## TO-DO ITEM
Filter the listing below down to the lines with the word "Blue" and copy those.

## RECORDS SHOWN
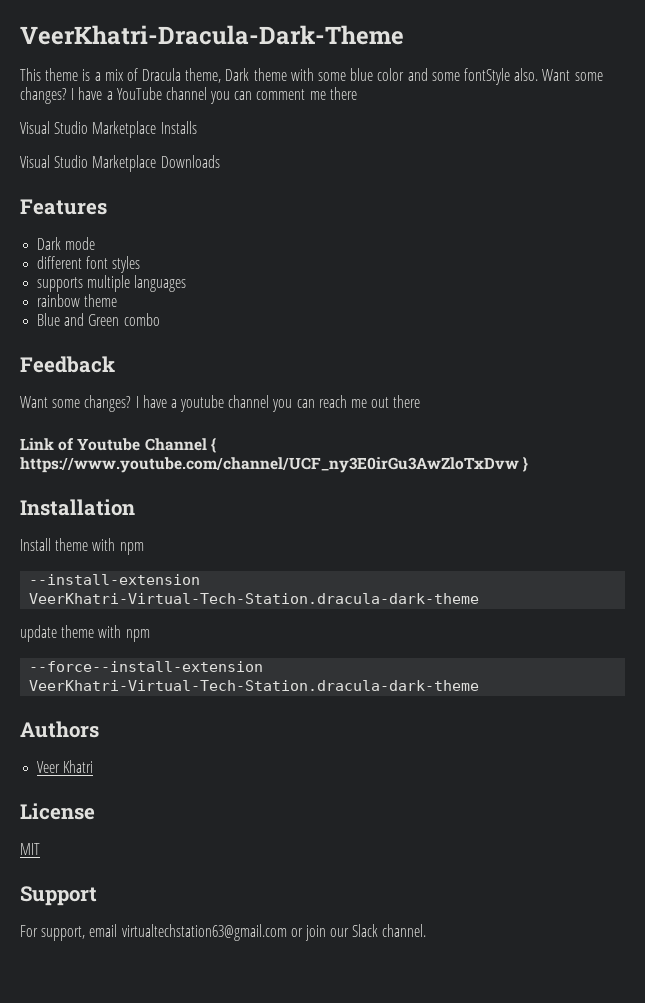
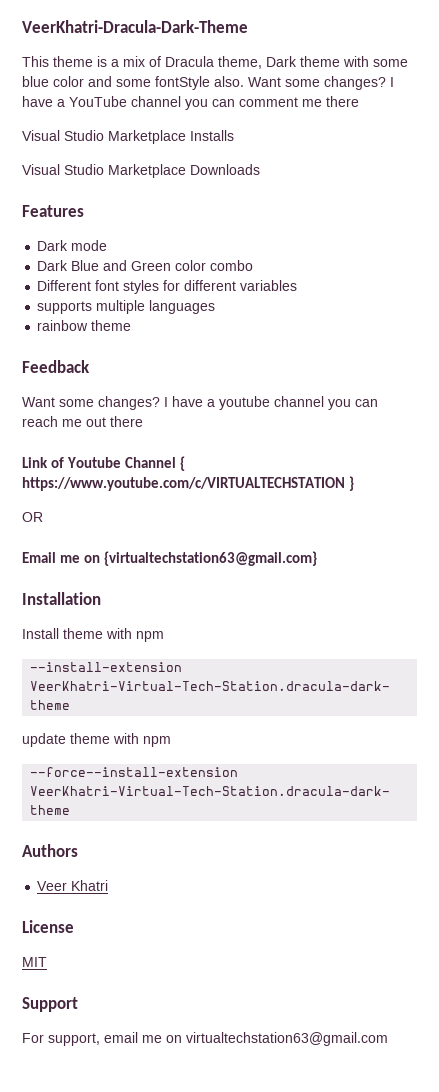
[37,256,83,269] different -> [37,260,254,271] [37,280,92,291] Dark Blue and Green color combo // Different
(141, 264) none -> [163,280,298,291] for different variables
[37,313,160,326] // Blue and Green combo -> (132, 325) none
[20,457,519,473] https://www.youtube.com/channel/UCF_ny3E0irGu3AwZloTxDvw -> [22,477,345,491] https://www.youtube.com/c/VIRTUALTECHSTATION
(529, 464) none -> [22,512,43,522] [22,551,318,566] // OR // Email me on {virtualtechstation63@gmail.com}
[121,924,427,941] virtualtechstation63@gmail.com or join our Slack channel. -> [142,1032,388,1046] me on virtualtechstation63@gmail.com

## ANSWER SPACE
[37,256,83,269] different -> [37,260,254,271] [37,280,92,291] Dark Blue and Green color combo // Different
[37,313,160,326] // Blue and Green combo -> (132, 325) none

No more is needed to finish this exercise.